Do the Mullapudi or Adams autoschedulers support the specialization for cases like this or is there plan to support it?
SchBugGen.cpp file:
#include "Halide.h"
#include <stdio.h>
using namespace Halide;
class SchBugGen : public Halide::Generator <SchBugGen> {
public:
Input<Buffer<double>> aIn1{"aIn1", 1};
Output<Buffer<double>> aOut1{"aOut1", 1};
void generate() {
aOut1(d1) = aIn1(d1) * 2;
}
void schedule() {
Var d2("d2");
// Default schedule
aOut1.vectorize(d1, 4);
// aOut1.split(d1, d1, d2, 8);
}
private:
Var d1{"d1"};
};
HALIDE_REGISTER_GENERATOR(SchBugGen, SchBugGenerator)
bugRepro.cpp file:
#include <stdio.h>
#include <stdlib.h>
#include "schBugFun.h"
#include "HalideBuffer.h"
void printOut(double aOut1[], int aLen) {
printf("Out = {");
for (int i = 0; i < aLen; i++) {
printf("%0.0lf ", aOut1[i]);
}
printf("}\n");
}
void initArrs(double aIn1[], int aIn1Size) {
for (int i = 0; i < aIn1Size; i++) {
aIn1[i] = 10;
}
}
int main() {
// For vectorization of size 4 try fl = 3 and 4. The former asserts, the later does not.

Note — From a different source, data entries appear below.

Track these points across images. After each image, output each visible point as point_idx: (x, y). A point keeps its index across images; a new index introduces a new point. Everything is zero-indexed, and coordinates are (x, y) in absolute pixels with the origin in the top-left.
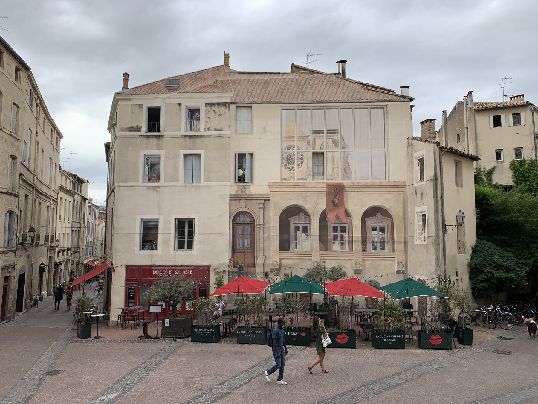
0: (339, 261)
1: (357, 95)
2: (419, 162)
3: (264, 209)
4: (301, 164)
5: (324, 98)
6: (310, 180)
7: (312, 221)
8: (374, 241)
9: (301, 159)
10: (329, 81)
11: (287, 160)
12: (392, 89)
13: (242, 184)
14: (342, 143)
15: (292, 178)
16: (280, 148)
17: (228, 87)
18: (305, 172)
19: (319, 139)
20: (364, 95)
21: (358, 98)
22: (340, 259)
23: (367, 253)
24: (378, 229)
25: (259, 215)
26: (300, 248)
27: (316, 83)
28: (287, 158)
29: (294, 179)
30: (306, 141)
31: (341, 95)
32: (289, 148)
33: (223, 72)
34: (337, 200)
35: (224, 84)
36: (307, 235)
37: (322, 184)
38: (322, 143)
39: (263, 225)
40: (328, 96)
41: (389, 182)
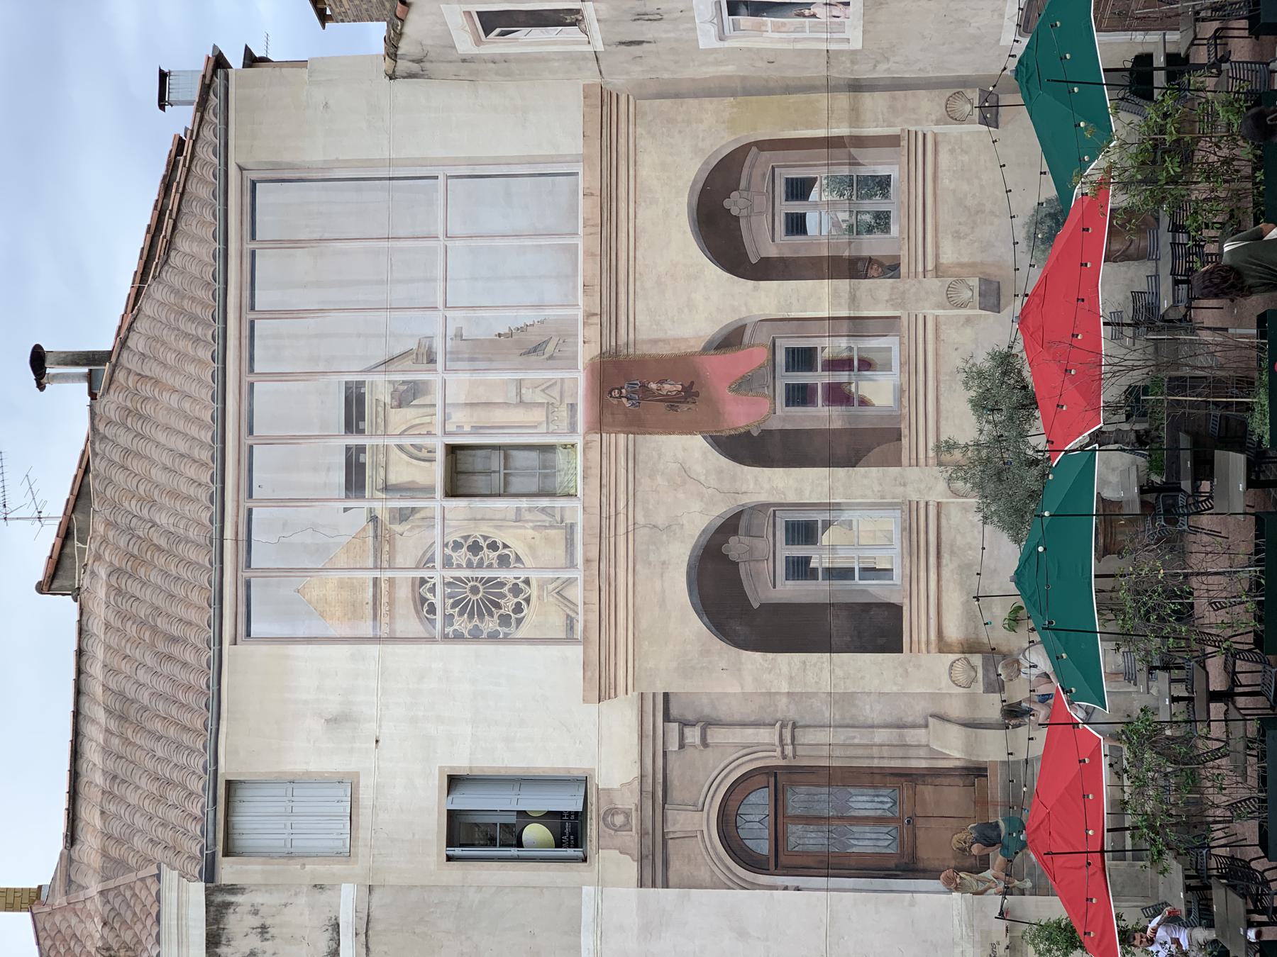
0: (943, 378)
1: (193, 299)
2: (498, 30)
3: (708, 724)
4: (501, 551)
5: (202, 444)
6: (574, 510)
7: (763, 498)
8: (851, 227)
9: (475, 548)
10: (124, 425)
11: (481, 616)
12: (168, 146)
13: (592, 828)
14: (408, 363)
15: (564, 593)
16: (425, 649)
17: (135, 895)
20: (194, 269)
21: (205, 295)
22: (937, 372)
25: (736, 745)
26: (890, 556)
28: (471, 616)
29: (570, 582)
30: (397, 528)
31: (191, 369)
32: (424, 606)
33: (64, 919)
34: (667, 387)
35: (119, 914)
36: (827, 525)
37: (595, 455)
38: (404, 456)
39: (782, 727)
40: (193, 431)
41: (585, 159)
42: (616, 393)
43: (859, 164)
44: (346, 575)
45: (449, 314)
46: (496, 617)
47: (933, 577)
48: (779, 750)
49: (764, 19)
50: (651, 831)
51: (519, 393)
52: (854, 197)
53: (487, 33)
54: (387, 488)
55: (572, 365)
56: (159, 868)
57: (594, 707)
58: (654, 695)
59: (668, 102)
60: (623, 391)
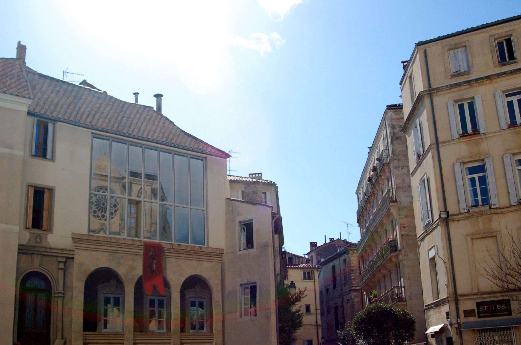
1: (177, 139)
2: (245, 227)
3: (65, 270)
4: (114, 213)
5: (143, 134)
7: (126, 291)
11: (96, 205)
13: (36, 231)
15: (102, 230)
17: (25, 90)
18: (118, 224)
23: (186, 334)
24: (197, 304)
27: (133, 113)
28: (96, 202)
30: (121, 184)
31: (161, 136)
32: (101, 188)
33: (18, 68)
34: (155, 265)
36: (119, 310)
37: (138, 243)
41: (208, 247)
42: (153, 251)
43: (207, 322)
44: (109, 168)
45: (173, 207)
46: (96, 210)
48: (57, 292)
49: (249, 295)
50: (34, 250)
51: (154, 224)
52: (199, 320)
53: (243, 224)
55: (161, 239)
56: (32, 99)
57: (70, 235)
58: (74, 254)
59: (220, 271)
60: (154, 253)
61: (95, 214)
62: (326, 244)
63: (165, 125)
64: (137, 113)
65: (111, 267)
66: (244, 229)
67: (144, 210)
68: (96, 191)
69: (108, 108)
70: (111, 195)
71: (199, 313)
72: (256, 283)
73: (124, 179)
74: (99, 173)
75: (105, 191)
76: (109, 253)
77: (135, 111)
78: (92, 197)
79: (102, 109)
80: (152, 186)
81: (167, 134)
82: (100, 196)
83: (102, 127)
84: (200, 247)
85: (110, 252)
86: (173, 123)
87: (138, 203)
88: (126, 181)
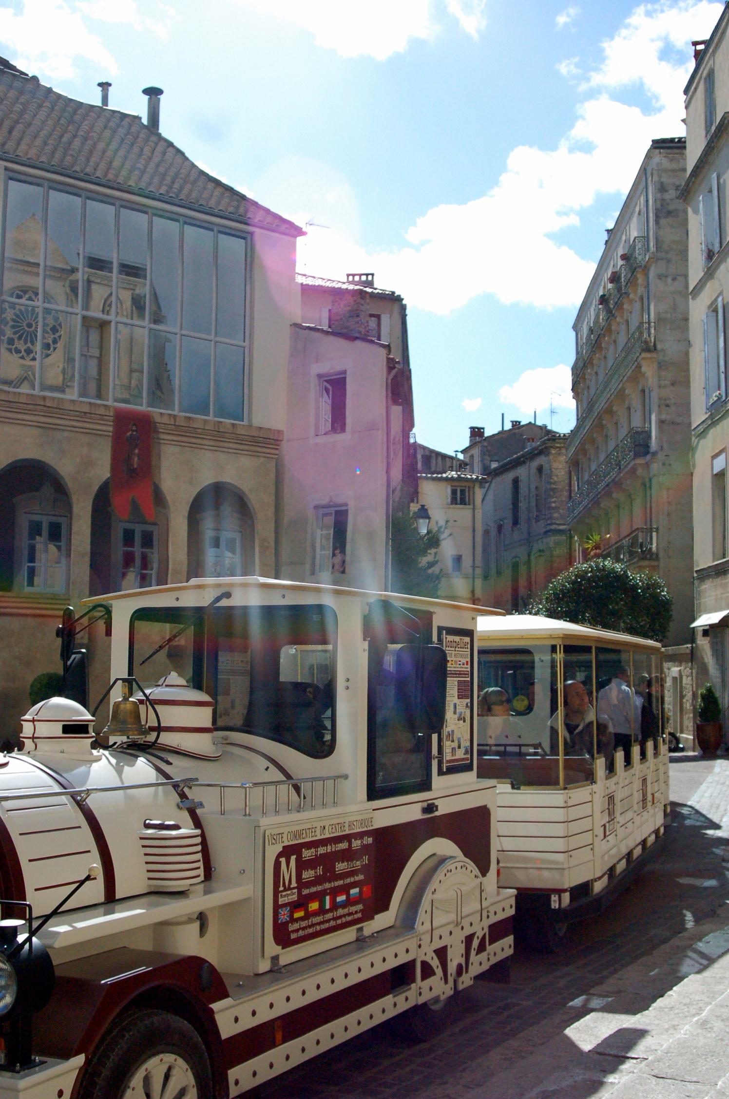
1: (191, 191)
2: (330, 387)
5: (117, 176)
6: (72, 394)
7: (75, 509)
9: (54, 330)
10: (128, 133)
11: (13, 327)
14: (154, 308)
15: (26, 382)
19: (98, 283)
28: (13, 320)
30: (67, 284)
31: (156, 180)
34: (136, 459)
36: (59, 548)
37: (102, 411)
41: (250, 426)
42: (134, 428)
44: (42, 247)
46: (14, 336)
47: (28, 612)
49: (332, 530)
51: (136, 371)
53: (325, 381)
54: (89, 282)
55: (150, 404)
59: (273, 476)
60: (135, 433)
61: (10, 346)
62: (502, 432)
63: (167, 157)
64: (105, 127)
65: (43, 459)
66: (327, 390)
67: (118, 342)
68: (15, 296)
69: (42, 115)
70: (47, 305)
71: (227, 562)
72: (346, 505)
73: (74, 272)
74: (20, 257)
75: (33, 297)
76: (39, 430)
77: (101, 123)
78: (6, 310)
79: (27, 117)
80: (134, 290)
81: (168, 179)
82: (23, 308)
83: (29, 156)
84: (233, 425)
85: (43, 427)
86: (183, 154)
87: (103, 325)
88: (79, 276)
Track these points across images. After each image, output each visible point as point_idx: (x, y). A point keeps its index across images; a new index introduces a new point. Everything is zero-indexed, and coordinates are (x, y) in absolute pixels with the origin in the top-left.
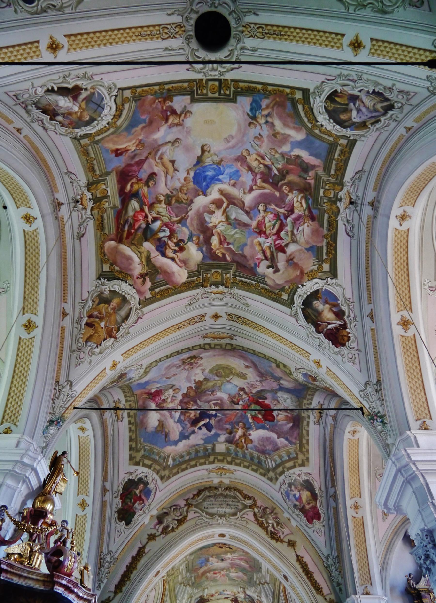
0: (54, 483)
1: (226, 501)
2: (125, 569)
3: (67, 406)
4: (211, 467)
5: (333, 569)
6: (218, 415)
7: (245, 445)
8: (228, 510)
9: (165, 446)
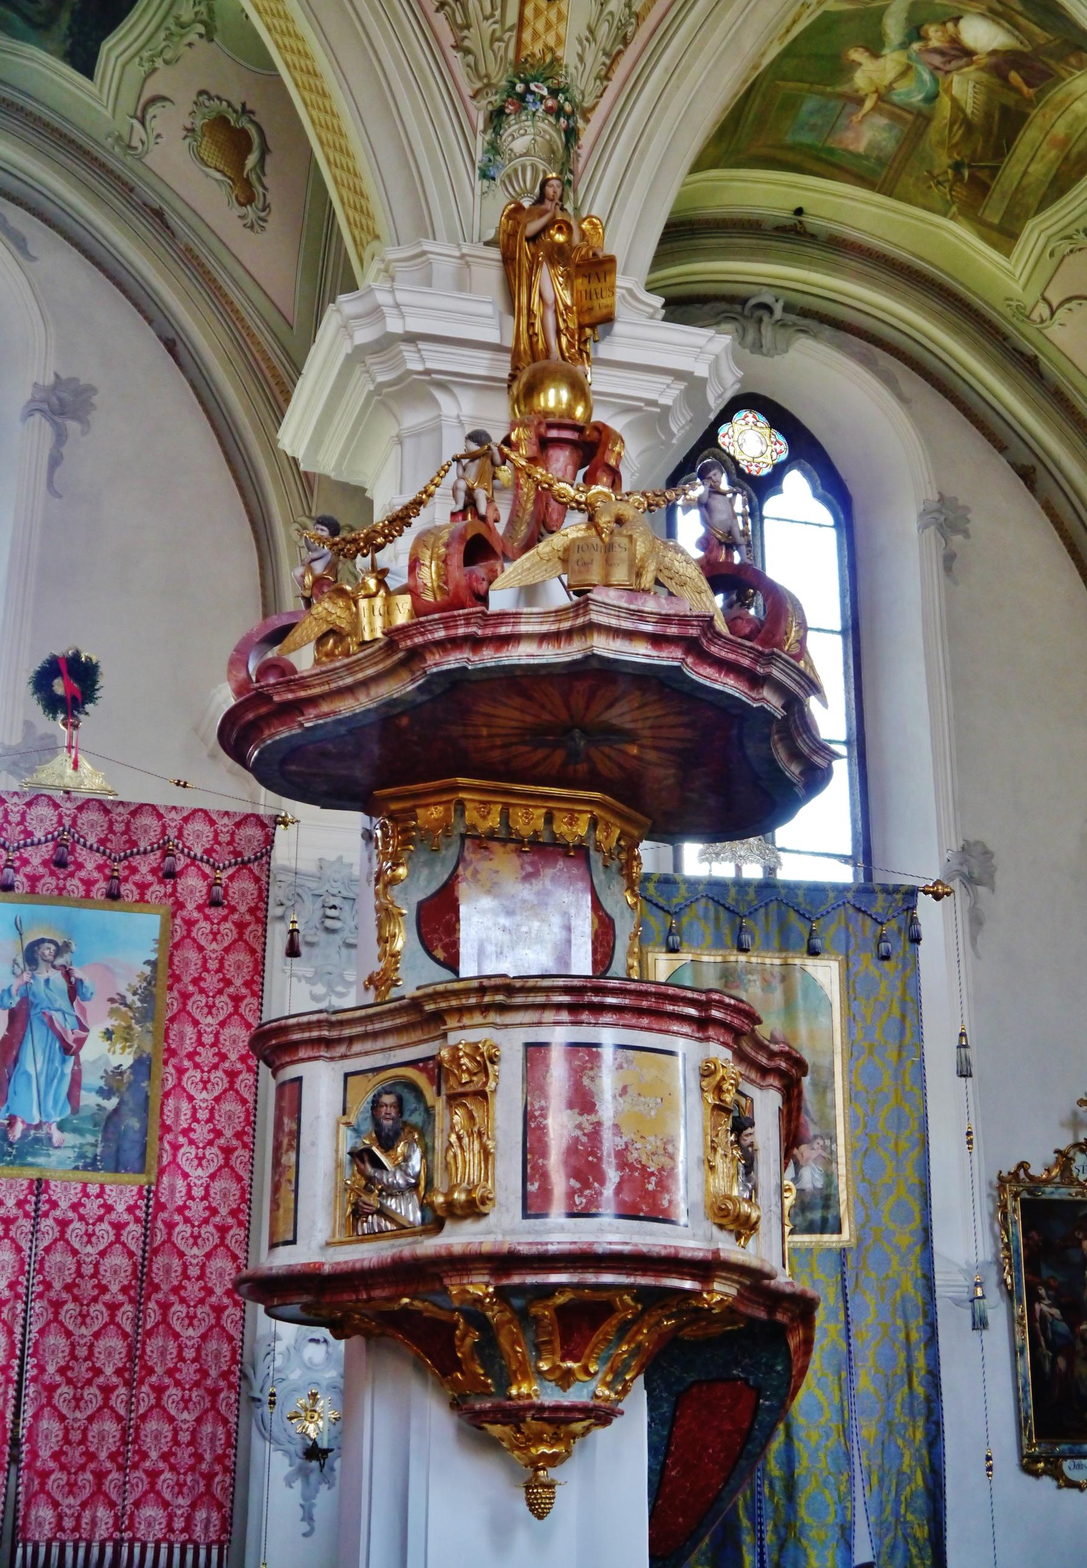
3: (512, 18)
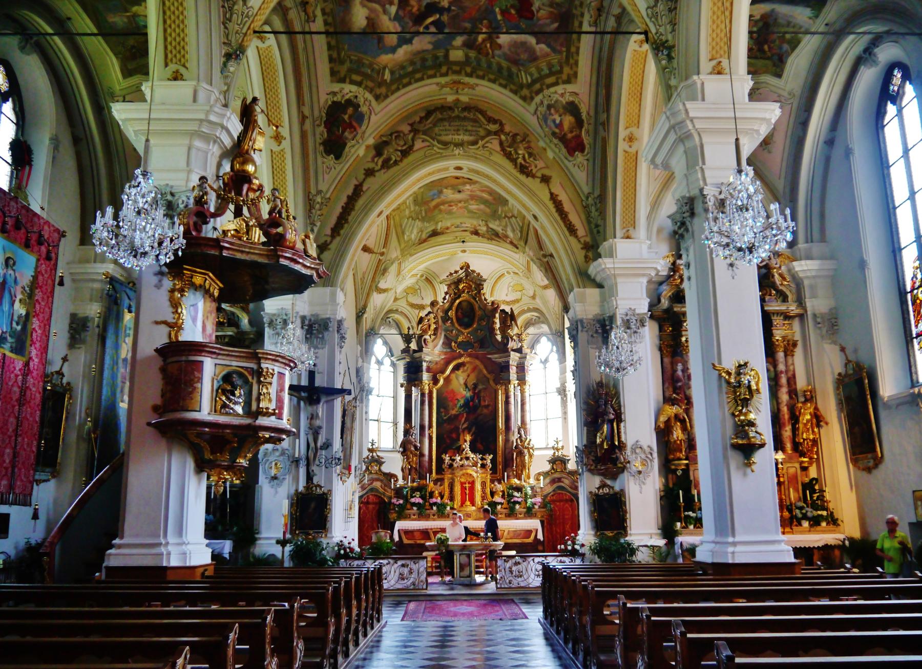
0: (250, 140)
1: (463, 126)
2: (341, 210)
3: (244, 31)
4: (443, 80)
5: (593, 209)
6: (453, 8)
7: (490, 51)
8: (466, 138)
9: (379, 55)
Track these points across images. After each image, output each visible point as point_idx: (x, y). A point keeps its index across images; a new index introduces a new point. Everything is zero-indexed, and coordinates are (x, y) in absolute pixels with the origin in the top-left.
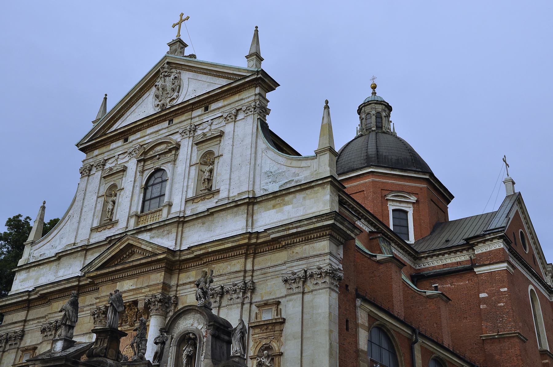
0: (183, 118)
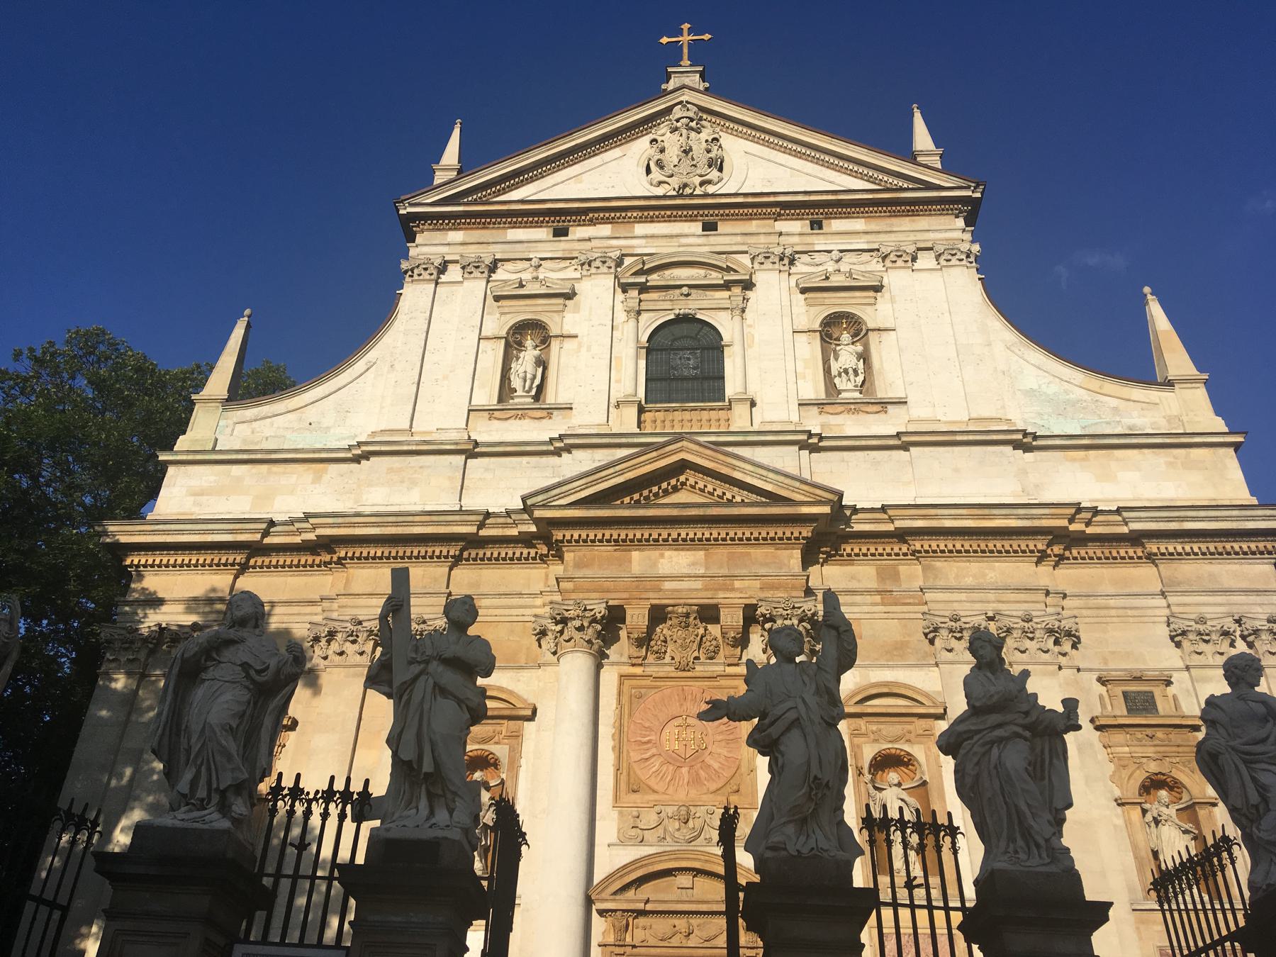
0: (754, 226)
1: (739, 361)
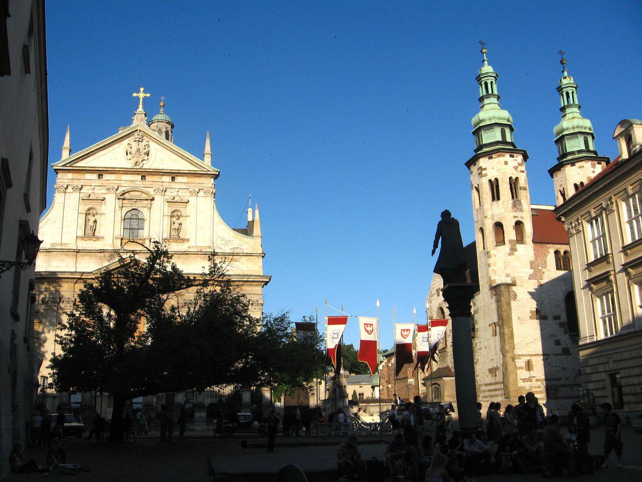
0: (156, 178)
1: (148, 224)
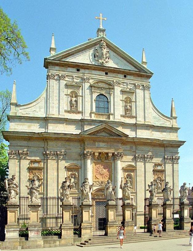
0: (114, 75)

// For split of size 8 try fl = 7 and 8. The former asserts, the later does not.
const int fl = 3;
double in1[fl];
double out1[fl] = {};
initArrs(in1, fl);
Halide::Runtime::Buffer<const double> inHBuff(in1, fl);
Halide::Runtime::Buffer<double> outHBuff(out1, fl);
schBugFun(inHBuff, outHBuff);
printOut(out1, fl);
return 0;
}
// Use these commands to compile the code above: Do this only once:
set PATH=<HALIDE_BIN_PATH>:$PATH
set LD_LIBRARY_PATH=<HALIDE_BIN_PATH>
Compile Halide generator class:
g++ -std=c++17 -g -I <HALIDE_INCLUDE_PATH> -L <HALIDE_BIN_PATH> -lHalide -lpthread -ldl - rdynamic -fno-rtti -Wl,-rpath,<HALIDE_BIN_PATH> SchBugGen.cpp <HALIDE_INCLUDE_PATH>/GenGen.cpp -o schBugLibGen
Create Halide library by running compiled generator without schedule:
./schBugLibGen -f schBugFun -g SchBugGenerator -e static_library,h,assembly,bitcode,cpp,html,cpp_stub,stmt,o,schedule target=host auto_schedule=false -o .
Compile test harness:
g++ -std=c++17 schBugFun.o -I <HALIDE_INCLUDE_PATH> -L <HALIDE_BIN_PATH> -lHalide -lpthread -ldl -rdynamic -fno-rtti -Wl,-rpath,<HALIDE_BIN_PATH> -O3 -g bugRepro.cpp -o out
Run the program:
./out
Thanks, Ivan
This issue was also captured here: https://github.com/halide/Halide/issues/3104
And is expected to be addressed here: https://github.com/halide/Halide/issues/6847
Note in issue 6847 these two points:
• There must be a way to ensure that schedules are resilient to varying bounds; it's currently common to get a scheduler that will work for the "estimated" size, but will OOB on smaller/etc sizes. This is unacceptable for production work. (Adams2019 autoscheduler can produce schedules that aren't bounds-resilient #5070, Autoscheduled code doesn't work on buffers smaller than estimates #3953, Adams2019 autoscheduler generates incorrect code #4512)
• Consider whether/how to add support for specialize() to the autoscheduler. (Specializing the auto-schedule #3104)